MyRule {label: 'Other rule'}: 'third' {left}
                            | 'fourth' {label: 'Fourth prod'};
'''

grammar = Grammar.from_string(grammar_str)
my_rule = grammar.get_nonterminal('MyRule')

# User meta-data is accessible on the non-terminal
# Rule level meta-data are only those defined on the
# first rule in the order of the definition.
assert my_rule.label == 'My Label'

prod1 = my_rule.productions[0]
# First production overrides meta-data
assert prod1.label == 'My overriden label'
assert prod1.assoc == ASSOC_RIGHT

# If not overriden it uses meta-data from the rule.
prod2 = my_rule.productions[1]
assert prod2.label == 'My Label'
assert prod2.assoc == ASSOC_LEFT

# Third and fourth production belongs to the second rule so they
# inherits its meta-data.
prod3 = my_rule.productions[2]
assert prod3.label == 'Other rule'
assert prod3.assoc == ASSOC_LEFT

prod4 = my_rule.productions[3]
assert prod4.label == 'Fourth prod'
assert prod4.assoc == ASSOC_NONE

Grammar comments

In parglare grammar, comments are available as both line comments and block comments:

// This is a line comment. Everything from the '//' to the end of line is a comment.

/*
  This is a block comment.
  Everything in between `/*`  and '*/' is a comment.
*/

Handling whitespaces and comments in your language

By default parser will skip whitespaces.
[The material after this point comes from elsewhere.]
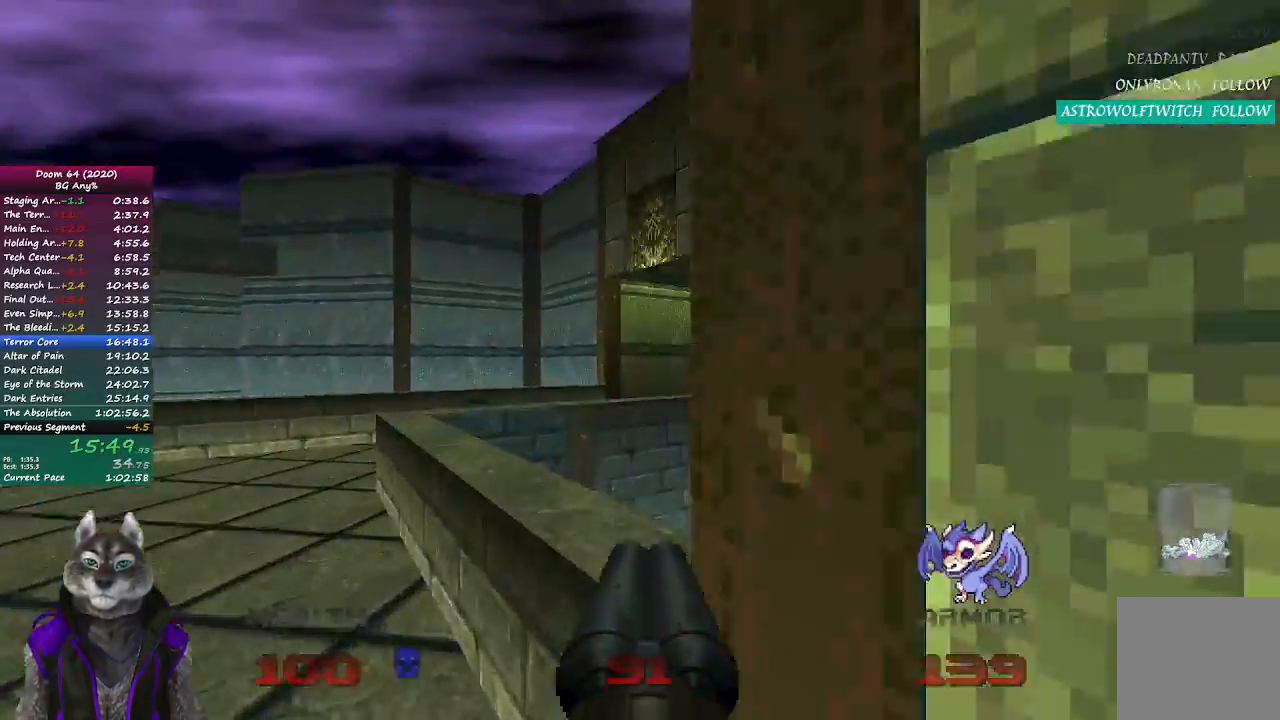
{"buttons": [], "left_stick": "up-right", "right_stick": "center", "events": [[433, "left_stick", "up-right"]]}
Whitespace skipping is controlled by ws parameter to the parser which is by default set to '\n\t '.

If you need more control of the layout, i.e. handling of not only whitespaces but comments also, you can use a special rule LAYOUT:

LAYOUT: LayoutItem | LAYOUT LayoutItem | EMPTY;
LayoutItem: WS | Comment;

terminals
WS: /\s+/;
Comment: /\/\/.*/;

This will form a separate layout parser that will parse in-between each matched tokens. In this example whitespaces and line-comments will be consumed by the layout parser.

If this special rule is found in the grammar ws parser parameter is ignored.
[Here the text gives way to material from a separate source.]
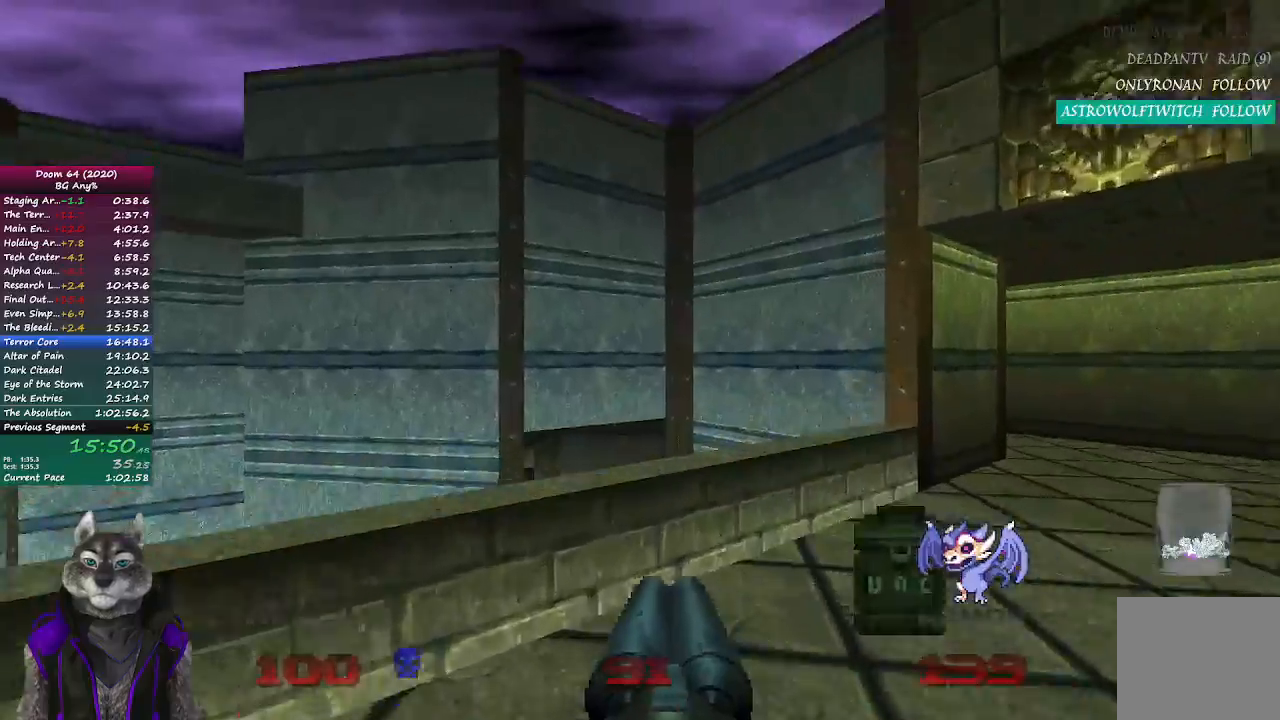
{"buttons": [], "left_stick": "up-right", "right_stick": "center", "events": [[83, "right_stick", "right"], [250, "right_stick", "center"]]}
Here is another example that gives support for both line comments and block comments like the one used in the grammar language itself:

LAYOUT: LayoutItem | LAYOUT LayoutItem | EMPTY;
LayoutItem: WS | Comment;
Comment: '/*' CorNCs '*/' | LineComment;
CorNCs: CorNC | CorNCs CorNC | EMPTY;
CorNC: Comment | NotComment | WS;

terminals
WS: /\s+/;
LineComment: /\/\/.*/;
NotComment: /((\*[^\/])|[^\s*\/]|\/[^\*])+/;

Tip

If LAYOUT is provided it must match before the first token, between any two tokens in the input, and after the last token. If layout cannot be empty, the input cannot start or end with a token. If this is not desired, make sure to include EMPTY in the layout as one of its alternatives like in the previous examples.

Handling keywords in your language

By default parser will match given string recognizer even if it is part of some larger word, i.e. it will not require matching on the word boundary. This is not the desired behavior for language keywords.

For example, lets examine this little grammar:

S: "for" name=ID "=" from=INT "to" to=INT;

terminals
ID: /\w+/;
INT: /\d+/;

This grammar is intended to match statement like this one:

for a=10 to 20

But it will also match:

fora=10 to20

which is not what we wanted.

parglare allows the definition of a special terminal rule KEYWORD. This rule must define a regular expression recognizer. Any string recognizer in the grammar that can be also recognized by the KEYWORD recognizer is treated as a keyword and is changed during grammar construction to match only on word boundary.

For example:

S: "for" name=ID "=" from=INT "to" to=INT;

terminals
ID: /\w+/;
INT: /\d+/;
KEYWORD: /\w+/;

Now,

fora=10 to20

will not be recognized as the words for and to are recognized to be keywords (they can be matched by the KEYWORD rule).

This will be parsed correctly:

for a=10 to 20

As = is not matched by the KEYWORD rule and thus doesn't require to be separated from the surrounding tokens.

Note

parglare uses integrated scanner so this example:

for for=10 to 20

will be correctly parsed. for in for=10 will be recognized as ID and not as a keyword for, i.e. there is no lexical ambiguity due to tokenizer separation.